On Friday, both sides resumed trade talks here, giving another push to their high-stakes negotiations to end their months-long tariff war.
Chinese Vice-Premier Liu He met US Trade Representative Robert Lighthizer and US Treasury Secretary Steven Mnuchin at the Diaoyutai State Guesthouse in the Chinese capital, after the two sides kick-started the talks over a working dinner on Thursday in a clear effort to speed up negotiations.
As the US delegation left their hotel earlier in the day, Mnuchin said they had a "very productive" working dinner on Thursday evening.
"A full day of intense negotiations has been scheduled on Friday to cover as much ground as possible. Issues identified included the protection of intellectual property rights, government subsidies for state-owned enterprises, trade barriers, market access and the US' trade deficit with China," the Hong Kong-based South China Morning Post reported.
White House Economic Adviser Larry Kudlow said on Thursday that the Trump administration was prepared to stretch the talks for "months" and Washington was in no rush to resolve the conflict.
"We are getting close, but we are not there yet," Kudlow said.
As they resumed talks, both sides, however, traded charges over the BRI, President Xi's signature initiative to fund infrastructure development abroad to expand China's influence.
Chinese infrastructure and connectivity projects around the world have an element of "national security" and are less of an economic offer for host countries, US Secretary of State Mike Pompeo said as Beijing is gearing to host the second Belt and Road Forum.
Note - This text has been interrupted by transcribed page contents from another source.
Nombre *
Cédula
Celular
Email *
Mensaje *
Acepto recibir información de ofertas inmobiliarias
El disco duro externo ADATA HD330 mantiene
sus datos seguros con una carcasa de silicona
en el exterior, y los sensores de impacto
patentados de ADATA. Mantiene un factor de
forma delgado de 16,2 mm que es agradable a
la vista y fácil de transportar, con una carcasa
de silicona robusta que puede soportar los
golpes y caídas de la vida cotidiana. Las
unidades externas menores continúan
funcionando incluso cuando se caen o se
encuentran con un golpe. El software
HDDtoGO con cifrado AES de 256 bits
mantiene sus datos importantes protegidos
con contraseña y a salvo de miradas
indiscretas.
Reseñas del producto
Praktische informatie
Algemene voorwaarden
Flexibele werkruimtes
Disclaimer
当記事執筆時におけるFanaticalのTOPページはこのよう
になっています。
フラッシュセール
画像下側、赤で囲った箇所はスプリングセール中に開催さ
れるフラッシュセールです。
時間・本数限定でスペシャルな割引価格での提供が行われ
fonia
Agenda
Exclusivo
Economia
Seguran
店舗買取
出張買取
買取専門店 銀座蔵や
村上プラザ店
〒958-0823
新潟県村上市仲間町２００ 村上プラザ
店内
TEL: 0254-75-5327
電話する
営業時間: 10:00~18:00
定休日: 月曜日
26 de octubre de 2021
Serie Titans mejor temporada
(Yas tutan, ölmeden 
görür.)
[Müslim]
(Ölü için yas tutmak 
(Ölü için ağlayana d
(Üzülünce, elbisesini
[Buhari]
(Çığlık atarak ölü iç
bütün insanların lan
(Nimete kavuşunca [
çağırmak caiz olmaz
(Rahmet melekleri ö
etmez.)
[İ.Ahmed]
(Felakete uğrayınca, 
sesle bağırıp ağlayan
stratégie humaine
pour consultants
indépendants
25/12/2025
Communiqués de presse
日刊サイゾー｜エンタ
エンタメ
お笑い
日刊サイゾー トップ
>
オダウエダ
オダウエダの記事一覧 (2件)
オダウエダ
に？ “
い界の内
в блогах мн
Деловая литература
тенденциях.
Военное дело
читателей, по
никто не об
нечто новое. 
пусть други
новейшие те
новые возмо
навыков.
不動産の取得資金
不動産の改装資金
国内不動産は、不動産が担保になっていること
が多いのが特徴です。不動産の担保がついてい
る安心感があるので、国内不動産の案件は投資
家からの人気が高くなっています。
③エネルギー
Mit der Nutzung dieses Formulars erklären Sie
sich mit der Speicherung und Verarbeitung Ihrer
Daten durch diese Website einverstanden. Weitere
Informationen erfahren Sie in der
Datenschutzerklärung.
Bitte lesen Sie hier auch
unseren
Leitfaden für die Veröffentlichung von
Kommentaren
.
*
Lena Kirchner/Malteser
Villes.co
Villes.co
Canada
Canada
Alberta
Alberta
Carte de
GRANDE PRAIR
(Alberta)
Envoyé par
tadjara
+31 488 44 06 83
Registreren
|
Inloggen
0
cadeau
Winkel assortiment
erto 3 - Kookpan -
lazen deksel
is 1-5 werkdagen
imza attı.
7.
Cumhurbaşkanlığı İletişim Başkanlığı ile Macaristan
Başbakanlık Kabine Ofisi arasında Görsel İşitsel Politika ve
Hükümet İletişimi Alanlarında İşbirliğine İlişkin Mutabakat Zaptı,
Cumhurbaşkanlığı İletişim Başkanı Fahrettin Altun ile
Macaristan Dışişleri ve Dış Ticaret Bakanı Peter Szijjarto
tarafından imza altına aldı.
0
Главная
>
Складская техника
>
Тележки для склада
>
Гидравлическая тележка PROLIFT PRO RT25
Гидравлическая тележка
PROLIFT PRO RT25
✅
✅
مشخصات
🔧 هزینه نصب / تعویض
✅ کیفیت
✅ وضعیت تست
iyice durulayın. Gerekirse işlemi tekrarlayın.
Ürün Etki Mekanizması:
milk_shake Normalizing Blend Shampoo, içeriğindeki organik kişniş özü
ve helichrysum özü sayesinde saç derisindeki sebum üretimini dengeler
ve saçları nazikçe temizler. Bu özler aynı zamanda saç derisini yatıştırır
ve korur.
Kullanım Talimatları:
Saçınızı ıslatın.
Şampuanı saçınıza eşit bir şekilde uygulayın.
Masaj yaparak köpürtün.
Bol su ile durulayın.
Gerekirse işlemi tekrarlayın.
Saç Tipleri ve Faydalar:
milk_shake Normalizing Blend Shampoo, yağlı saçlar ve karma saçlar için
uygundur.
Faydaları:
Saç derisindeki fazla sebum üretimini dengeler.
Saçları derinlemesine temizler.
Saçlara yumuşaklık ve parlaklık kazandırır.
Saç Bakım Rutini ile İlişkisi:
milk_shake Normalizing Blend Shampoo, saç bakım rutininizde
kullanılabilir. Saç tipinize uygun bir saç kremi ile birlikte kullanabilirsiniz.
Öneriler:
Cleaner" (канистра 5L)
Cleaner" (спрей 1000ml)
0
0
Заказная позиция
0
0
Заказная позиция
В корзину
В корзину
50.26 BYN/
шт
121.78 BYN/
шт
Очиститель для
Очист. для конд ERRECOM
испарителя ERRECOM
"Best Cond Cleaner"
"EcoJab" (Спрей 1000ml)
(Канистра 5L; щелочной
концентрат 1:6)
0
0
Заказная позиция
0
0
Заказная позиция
Pompeo Thursday told a Washington audience that China poses security threat to the US, its friends and allies.
"They are moving into the South China Sea is not because they want freedom of navigation. Their efforts to build ports around the world aren't because they want to be good shipbuilders and stewards of waterways, but rather they have a state national security element to each and every one of them," Pompeo said.
The Belt and Road Initiative is no different, he asserted.
Refuting the allegations, Chinese Foreign Ministry spokesman, Geng Shuang told a media briefing here that "for some time, it seems that some US politicians cannot go anywhere without attacking China, tarnishing China's reputation, and sensationalising the so-called "China threat".
"They frame China's development assistance as a 'debt trap' and accuse Chinese enterprises of spying with trumped-up charges. These actions are extremely immoral and unfair," he said.
"I want to stress that a lie, even repeated a thousand times, will still be a lie. Certain people in the US should not overestimate the effectiveness of their rumour-mongering or underestimate other people's ability to make informed judgments," he said.
He said, both Italy and Luxemburg have signed up to BRI which is backed 150 countries and international organisations.
Preparations are underway for the second Belt Road Forum (BRF) to be held here next month to highlight the achievements of BRI, he said.
India did not attend the first BRF held in 2017 and signalled to boycott the second BRF over its objections on the China-Pakistan Economic Corridor.
"To be honest, we have made no secret of our views and our position on BRI is clear and consistent and one that we have conveyed to the authorities concerned, India's Ambassador to China Vikram Misri told the Chinese state-run daily Global Times recently.
"Above all, connectivity initiatives must be pursued in a manner that respects sovereignty, equality and territorial integrity of nations. No country can participate in an initiative that ignores its core concerns on sovereignty and territorial integrity," he said.